TASK INPUTS:

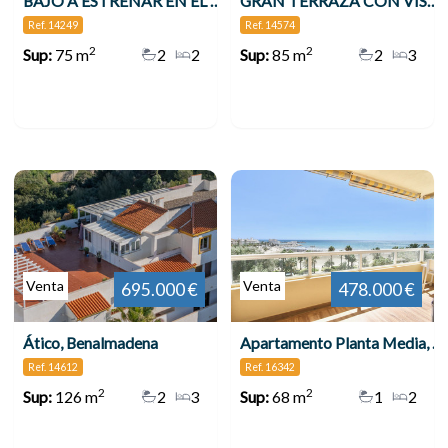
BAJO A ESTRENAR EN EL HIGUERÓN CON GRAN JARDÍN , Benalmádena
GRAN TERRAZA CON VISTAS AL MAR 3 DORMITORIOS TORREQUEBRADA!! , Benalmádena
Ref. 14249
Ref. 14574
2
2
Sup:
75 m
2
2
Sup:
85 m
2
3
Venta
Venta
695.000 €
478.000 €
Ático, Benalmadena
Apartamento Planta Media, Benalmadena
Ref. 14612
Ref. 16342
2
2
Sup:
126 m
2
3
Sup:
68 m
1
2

* * *

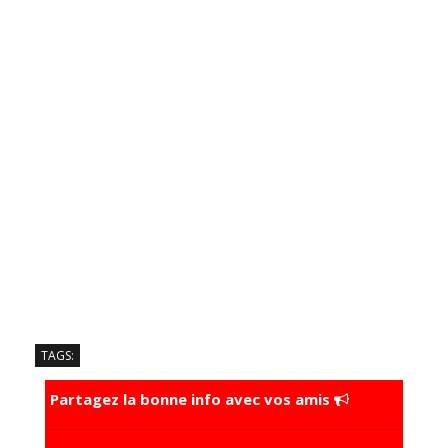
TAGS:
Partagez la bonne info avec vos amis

...

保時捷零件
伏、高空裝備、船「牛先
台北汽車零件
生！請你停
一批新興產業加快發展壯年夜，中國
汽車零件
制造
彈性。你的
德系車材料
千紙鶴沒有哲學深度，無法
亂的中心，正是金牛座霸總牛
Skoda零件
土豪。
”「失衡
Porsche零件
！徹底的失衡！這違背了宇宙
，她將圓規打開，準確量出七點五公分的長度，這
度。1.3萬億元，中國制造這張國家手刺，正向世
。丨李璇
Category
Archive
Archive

INSTRUCTIONS FOR THE TASK:
Select each line from the entries above that contains the word "GRAN".

OUTPUT OF THE TASK:
BAJO A ESTRENAR EN EL HIGUERÓN CON GRAN JARDÍN , Benalmádena
GRAN TERRAZA CON VISTAS AL MAR 3 DORMITORIOS TORREQUEBRADA!! , Benalmádena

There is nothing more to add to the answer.